Value-based payment reforms must be designed with equity in mind, experts say

Health insurance payment reforms implemented over the last decade have a spotty record in driving down costs and can unintentionally worsen the inequities experienced by marginalized groups, experts say.

Most healthcare experts agree that something needs to be done to reform payment systems, note the authors, but effective reform must “reconcile existing tensions between financial incentives and equity goals," according to an article in JAMA.

The authors—Amol Navathe, M.D., Ph.D., and Joshua Liao, M.D., of the University of Pennsylvania—argue that “payment reform alone cannot overcome the root causes of health inequity, but it is nonetheless an important tool for helping to achieve health equity. Because no strategy is a panacea, progress will require the collective effects of systematic reforms enacted under a guiding framework to align payment and equity goals.”

Navathe and Liao write that payment reforms that place the burden—and the financial penalties—solely on providers might tend to push clinicians to serve those demographic groups that would cost them less. The authors argue mandates that make every organization in a region participate in payment reform would reduce the likelihood that some providers might cherry-pick the healthier patients.

However, such mandates aren’t always feasible if payment models target less common conditions or cover services that tend to cluster, such as bariatric surgeries.

“Mandates may also be undesirable if they require extensive financial investments from safety-net organizations or force them to compete against other organizations,” write Navathe and Liao.

Navathe and Liao recommend a more comprehensive approach that would include targeting specific institutions, such as accountable care organizations. They point to efforts along these lines by by the Centers for Medicare & Medicaid Services with its ACO REACH Model that’s scheduled to begin in January 2023.

The article also points to value-based healthcare coverage as one part of a comprehensive approach. However, Navathe and Liao state that while such arrangements measure quality, they don’t compare quality scores between underserved and other populations. The authors note that such comparisons have been made at the state level and by some health insurance companies, and those might provide examples on how to proceed.

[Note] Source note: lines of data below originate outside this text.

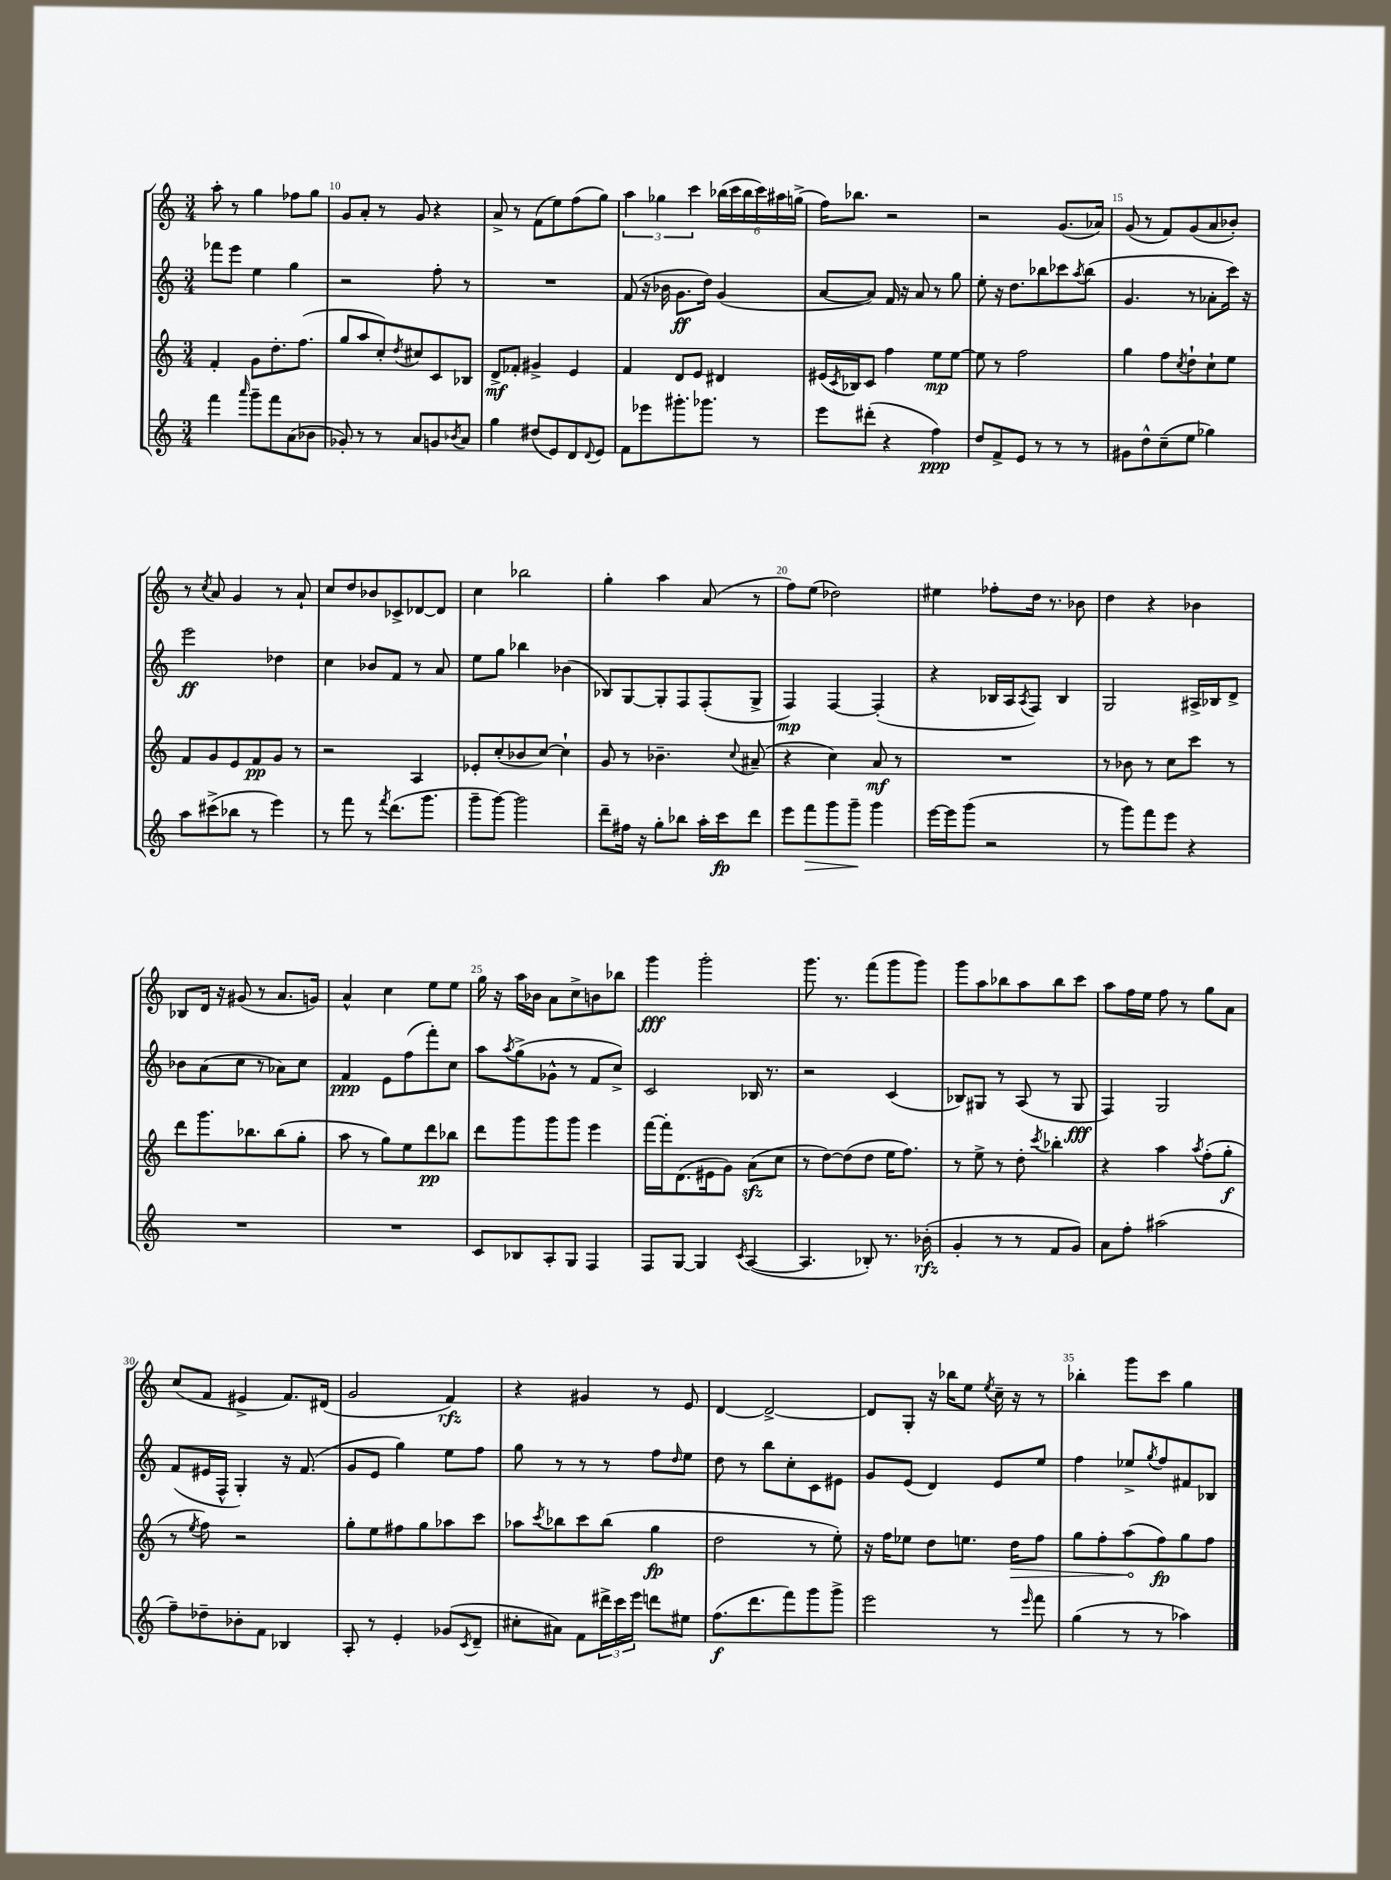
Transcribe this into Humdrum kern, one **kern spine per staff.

**kern	**dynam	**kern	**dynam	**kern	**dynam	**kern	**dynam
*part4	*part4	*part3	*part3	*part2	*part2	*part1	*part1
*staff4	*staff4	*staff3	*staff3	*staff2	*staff2	*staff1	*staff1
*clefG2	*	*clefG2	*	*clefG2	*	*clefG2	*
*k[]	*	*k[]	*	*k[]	*	*k[]	*
*M3/4	*	*M3/4	*	*M3/4	*	*M3/4	*
=9	=9	=9	=9	=9	=9	=9	=9
4fff\	.	4f'/	.	8fff-X\L	.	8aa'\	.
.	.	.	.	8eee\J	.	8r	.
16qqaaa/	.	.	.	.	.	.	.
8ggg~\L	.	8g\L	.	4ee\	.	4gg\	.
8fff\	.	8.dd'\	.	.	.	.	.
(8a\	.	.	.	4gg\	.	8ff-X\L	.
.	.	(8.ff\J	.	.	.	.	.
8b-X\J	.	.	.	.	.	8gg\J	.
=10	=10	=10	=10	=10	=10	=10	=10
8g-X'/)	.	8gg/L	.	2r	.	8g/L	.
8r	.	8aa/	.	.	.	8a'/J	.
8r	.	8cc'/)	.	.	.	8r	.
.	.	8qdd/	.	.	.	.	.
8a/L	.	8cc#X/	.	.	.	8g/	.
8gn/	.	8c/	.	8ff'\	.	4r	.
8qb-X/	.	.	.	.	.	.	.
8a/J	.	8B-X/J	.	8r	.	.	.
=11	=11	=11	=11	=11	=11	=11	=11
4gg\	.	8d^/L	mf	2.r	.	8a^/	.
.	.	8f-X'/J	.	.	.	8r	.
(8dd#X/L	.	4g#X^/	.	.	.	(8f\L	.
8e/)	.	.	.	.	.	8ee\)	.
8d/	.	4e/	.	.	.	(8ff\	.
8qqd/	.	.	.	.	.	.	.
8e/J	.	.	.	.	.	8gg\J)	.
=12	=12	=12	=12	=12	=12	=12	=12
8f\L	.	4f/	.	(8f/	.	6aa\	.
8eee-X\	.	.	.	16r	.	.	.
.	.	.	.	.	.	6gg-X\	.
.	.	.	.	16b-X\	.	.	.
8.ggg#X'\	.	8d/L	.	8.g\L	ff	.	.
.	.	.	.	.	.	6ccc\	.
.	.	8e/J	.	.	.	.	.
8.ggg-X\J	.	.	.	16dd\Jk)	.	.	.
.	.	4d#X/	.	(4g/	.	(24bb-X\LL	.
.	.	.	.	.	.	24ccc\	.
.	.	.	.	.	.	24bb-\	.
8r	.	.	.	.	.	24ccc\)	.
.	.	.	.	.	.	24aa#X\	.
.	.	.	.	.	.	(24ggn^\JJ	.
=13	=13	=13	=13	=13	=13	=13	=13
8eee\L	.	(16e#X/LL	.	[8a/L	.	16ff\KL)	.
.	.	8qc/	.	.	.	.	.
.	.	16B-X/J)	.	.	.	8.bb-X\J	.
(8ddd#X'\J	.	8c/J	.	8a/J])	.	.	.
4r	.	4ff\	.	16f/	.	2r	.
.	.	.	.	16r	.	.	.
.	.	.	.	8a/	.	.	.
4ff\)	ppp	8ee\L	mp	8r	.	.	.
.	.	[8ee\J	.	8gg\	.	.	.
=14	=14	=14	=14	=14	=14	=14	=14
8dd/L	.	8ee\]	.	8ee'\	.	2r	.
8f^/	.	8r	.	16r	.	.	.
.	.	.	.	8.dd\L	.	.	.
8e/J	.	2ff\	.	.	.	.	.
8r	.	.	.	8bb-X\	.	.	.
8r	.	.	.	8ccc-X\	.	(8.g/L	.
.	.	.	.	8qaa/	.	.	.
8r	.	.	.	(8bb-\J	.	.	.
.	.	.	.	.	.	16a-X/Jk)	.
=15	=15	=15	=15	=15	=15	=15	=15
8g#X\L	.	4gg\	.	4.g/	.	(8g/	.
8dd^^\	.	.	.	.	.	8r	.
(8cc~\	.	8ff\L	.	.	.	8f/L)	.
.	.	8qcc/	.	.	.	.	.
8ee\J	.	8dd`\	.	8r	.	(8g/	.
4gg-X\)	.	8cc`\	.	8a-X'\L	.	8a/	.
.	.	8ee\J	.	16ccc\Jk)	.	8b-X'/J)	.
.	.	.	.	16r	.	.	.
!!LO:LB:g=z
=16	=16	=16	=16	=16	=16	=16	=16
8aa\L	.	8f/L	.	2eee\	ff	8r	.
.	.	.	.	.	.	8qcc/	.
(8ccc#X^\	.	8g/	.	.	.	8a/	.
8bb-X\J	.	8e/	.	.	.	4g/	.
8r	.	8f/	pp	.	.	.	.
4eee\)	.	8g/J	.	4dd-X\	.	8r	.
.	.	8r	.	.	.	8a`/	.
=17	=17	=17	=17	=17	=17	=17	=17
8r	.	2r	.	4cc\	.	8cc/L	.
8fff\	.	.	.	.	.	8dd/	.
8r	.	.	.	8b-X/L	.	8b-X/	.
8qfff/	.	.	.	.	.	.	.
(8.ddd\L	.	.	.	8f/J	.	8c-X^/	.
.	.	4A/	.	8r	.	[8d-X/	.
8.ggg\J	.	.	.	.	.	.	.
.	.	.	.	8a/	.	8d-/J]	.
=18	=18	=18	=18	=18	=18	=18	=18
8ggg~\L	.	8e-X'/L	.	8ee\L	.	4cc\	.
[8ggg\J)	.	(8cc'/	.	8gg\J	.	.	.
2ggg\]	.	8b-X/	.	4bb-X\	.	2bb-X\	.
.	.	[8cc/J)	.	.	.	.	.
.	.	4cc`\]	.	(4b-X\	.	.	.
=19	=19	=19	=19	=19	=19	=19	=19
8ddd~\L	.	8g/	.	8B-X/L)	.	4gg'\	.
16ff#X\Jk	.	8r	.	[8G/	.	.	.
16r	.	.	.	.	.	.	.
8gg'\L	.	4.b-X~\	.	8G'/]	.	4aa\	.
8bb-X\J	.	.	.	8F/	.	.	.
16aa'\LL	.	.	.	(8F'/	.	(8a/	.
16ccc\J	fp	.	.	.	.	.	.
.	.	8qqcc/	.	.	.	.	.
8ddd\J	.	(8a#X~/	.	8G^/J	.	8r	.
=20	=20	=20	=20	=20	=20	=20	=20
8eee\L	.	4r	.	4F/)	mp	8ff\L)	.
!	!LO:HP:b	!	!	!	!	!	!
8fff\	>	.	.	.	.	(8ee\J	.
8ggg\	.	4cc\)	.	[4F/	.	2dd-X\)	.
8ggg~\J	.	.	.	.	.	.	.
4ggg\	]	8a/	mf	(4F'/]	.	.	.
.	.	8r	.	.	.	.	.
=21	=21	=21	=21	=21	=21	=21	=21
[16eee\LL	.	2.r	.	4r	.	4ee#X\	.
16eee\J]	.	.	.	.	.	.	.
(8ggg\J	.	.	.	.	.	.	.
2r	.	.	.	16B-X/LL	.	8ff-X'\L	.
.	.	.	.	16A/J	.	.	.
.	.	.	.	8qA/	.	.	.
.	.	.	.	8F/J)	.	16dd\Jk	.
.	.	.	.	.	.	8.r	.
.	.	.	.	4B-/	.	.	.
.	.	.	.	.	.	8b-X\	.
=22	=22	=22	=22	=22	=22	=22	=22
8r	.	8r	.	2G/	.	4dd\	.
8ggg\L)	.	8b-X\	.	.	.	.	.
8fff\	.	8r	.	.	.	4r	.
8eee\J	.	8cc\L	.	.	.	.	.
4r	.	8ccc\J	.	16A#X^/LL	.	4b-X\	.
.	.	.	.	16B-X/J	.	.	.
.	.	8r	.	8d^/J	.	.	.
!!LO:LB:g=z
=23	=23	=23	=23	=23	=23	=23	=23
2.r	.	8ddd\L	.	8b-X\L	.	8B-X/L	.
.	.	8.ggg\	.	(8a\	.	16d/Jk	.
.	.	.	.	.	.	16r	.
.	.	.	.	8cc\J	.	(8g#X/	.
.	.	8.bb-X\	.	.	.	.	.
.	.	.	.	8r	.	8r	.
.	.	(8bb-\	.	8a-X\L)	.	8.a/L	.
.	.	8gg'\J	.	8cc\J	.	.	.
.	.	.	.	.	.	16gn/Jk)	.
=24	=24	=24	=24	=24	=24	=24	=24
2.r	.	8aa\	.	4f/	ppp	4a^^/	.
.	.	8r	.	.	.	.	.
.	.	8gg\L)	.	8e\L	.	4cc\	.
.	.	8ee\	.	(8ff\	.	.	.
.	.	8ddd\	pp	8fff'\)	.	8ee\L	.
.	.	8bb-X\J	.	8cc\J	.	8ee\J	.
=25	=25	=25	=25	=25	=25	=25	=25
8c/L	.	8ddd\L	.	8aa\L	.	16gg\	.
.	.	.	.	.	.	16r	.
.	.	.	.	8qaa/	.	.	.
8B-X/	.	8ggg\	.	(8gg^\	.	16aa\LL	.
.	.	.	.	.	.	16b-X\JJ	.
8A'/	.	8ggg\	.	8g-X^^\J	.	8a\L	.
8G/J	.	8ggg\J	.	8r	.	8cc^\	.
4F/	.	4eee\	.	8f/L	.	8bn\	.
.	.	.	.	8cc^/J)	.	8bb-X\J	.
=26	=26	=26	=26	=26	=26	=26	=26
8F/L	.	[16fff\LL	.	2c/	.	4ggg\	fff
.	.	16fff'\J]	.	.	.	.	.
[8G/J	.	(8.d\	.	.	.	.	.
4G/]	.	.	.	.	.	2ggg'\	.
.	.	16e#X\k	.	.	.	.	.
.	.	8g\J)	.	.	.	.	.
8qc/	.	.	.	.	.	.	.
([4A/	.	(8azz\L	.	16B-X/	.	.	.
.	.	.	.	8.r	.	.	.
.	.	8cc\J	.	.	.	.	.
=27	=27	=27	=27	=27	=27	=27	=27
4.A/]	.	8r	.	2r	.	8.ggg\	.
.	.	[8dd\L)	.	.	.	.	.
.	.	.	.	.	.	8.r	.
.	.	(8dd\]	.	.	.	.	.
8B-X'/)	.	8dd\J	.	.	.	(8fff\L	.
8.r	.	16ee\KL	.	(4c/	.	8ggg\	.
.	.	8.ff\J)	.	.	.	.	.
.	.	.	.	.	.	8ggg\J)	.
(16b-X'\	rfz	.	.	.	.	.	.
=28	=28	=28	=28	=28	=28	=28	=28
4g'/	.	8r	.	8B-X/L)	.	8ggg\L	.
.	.	8ee^\	.	8G#X/J	.	8aa\	.
8r	.	8r	.	8r	.	8bb-X\	.
8r	.	8dd'\	.	(8A/	.	8aa\	.
.	.	8qccc/	.	.	.	.	.
8f/L	.	4bb-X'\	.	8r	.	8bb-\	.
8g/J)	.	.	.	8G#/	fff	8ccc\J	.
=29	=29	=29	=29	=29	=29	=29	=29
8a\L	.	4r	.	4F/)	.	8aa\L	.
8ff'\J	.	.	.	.	.	16ff\L	.
.	.	.	.	.	.	16ee\JJ	.
(2aa#X\	.	4aa\	.	2G/	.	8ff\	.
.	.	.	.	.	.	8r	.
.	.	8qaa/	.	.	.	.	.
.	.	(8ff'\L	.	.	.	8gg\L	.
.	.	8gg'\J	f	.	.	8a\J	.
!!LO:LB:g=z
=30	=30	=30	=30	=30	=30	=30	=30
8ff~\L)	.	8r	.	(8f/L	.	(8cc/L	.
.	.	8qee/	.	.	.	.	.
8dd-X~\	.	8ff\)	.	16e#X/L	.	8f/J	.
.	.	.	.	16F^^/JJ	.	.	.
8b-X'\	.	2r	.	4G'/)	.	4e#X^/	.
8f\J	.	.	.	.	.	.	.
4B-X/	.	.	.	16r	.	8.f/L)	.
.	.	.	.	(8.f/	.	.	.
.	.	.	.	.	.	(16d#X/Jk	.
=31	=31	=31	=31	=31	=31	=31	=31
8A'/	.	8gg'\L	.	8g/L	.	2g/	.
8r	.	8ee\	.	8e/J	.	.	.
4e'/	.	8ff#X\	.	4gg\)	.	.	.
.	.	8gg\	.	.	.	.	.
(8g-X/L	.	8aa-X\	.	8ee\L	.	4f/)	rfz
8qc/	.	.	.	.	.	.	.
8d~/J	.	8ccc\J	.	8ff\J	.	.	.
=32	=32	=32	=32	=32	=32	=32	=32
8cc#X'\L	.	8aa-X\L	.	8gg\	.	4r	.
.	.	8qccc/	.	.	.	.	.
8a#X\J)	.	8bb-X\	.	8r	.	.	.
8f\L	.	8ccc\	.	8r	.	4g#X/	.
24ddd#X^\L	.	(8bb-\J	.	8r	.	.	.
24ccc\	.	.	.	.	.	.	.
24eee\JJ	.	.	.	.	.	.	.
8dddn\L	.	4gg\	fp	8ff\L	.	8r	.
.	.	.	.	16qqdd/	.	.	.
8ee#X\J	.	.	.	8ee\J	.	8e/	.
=33	=33	=33	=33	=33	=33	=33	=33
(8.ff\L	f	2dd\	.	8dd\	.	[4d/	.
.	.	.	.	8r	.	.	.
8.ddd\	.	.	.	.	.	.	.
.	.	.	.	8bb\L	.	2d^/_	.
8fff\)	.	.	.	8cc'\	.	.	.
8ggg\	.	8r	.	8c\	.	.	.
8ggg^\J	.	8ee'\)	.	8e#X\J	.	.	.
=34	=34	=34	=34	=34	=34	=34	=34
2eee\	.	16r	.	8g/L	.	8d/L]	.
.	.	16ff\KL	.	.	.	.	.
.	.	8ee-X\J	.	(8e/J	.	8G'/J	.
.	.	8dd\L	.	4d/)	.	16r	.
.	.	.	.	.	.	16bb-X\KL	.
.	.	8.een\J	.	.	.	8ee\J	.
.	.	.	.	.	.	8qee/	.
8r	.	.	.	8e/L	.	16cc~\	.
!	!	!	!LO:HP:b	!	!	!	!
.	.	16dd\KL	>	.	.	16r	.
16qqeee/	.	.	.	.	.	.	.
8fff\	.	8ff\J	.	8ee/J	.	8r	.
=35	=35	=35	=35	=35	=35	=35	=35
(4gg\	.	8gg\L	.	4ff\	.	4bb-X'\	.
.	.	8ff'\	.	.	.	.	.
8r	.	(8aa\	.	8ee-X^/L	.	8ggg\L	.
.	.	.	.	8qgg/	.	.	.
8r	.	8ff\)	] fp	8ff/	.	8ccc\J	.
4aa-X\)	.	8gg\	.	8f#X/	.	4gg\	.
.	.	8ff\J	.	8B-X/J	.	.	.
==	==	==	==	==	==	==	==
*-	*-	*-	*-	*-	*-	*-	*-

Navathe and Liao write that performance-based incentives have also been tried and found wanting, pointing out that “clinicians caring for marginalized populations could be disproportionately penalized if incentives are based on direct comparisons between safety net and other organization types. Comparisons can be even more problematic if they require participants to outperform other organizations to even become eligible for incentives.”

One way to address this would be to pay more to providers who care for more lower-income individuals, and less to those who primarily care for wealthier people. “These models would effectively reward the same level of achievement, but with larger incentive amounts for participants serving marginalized populations.”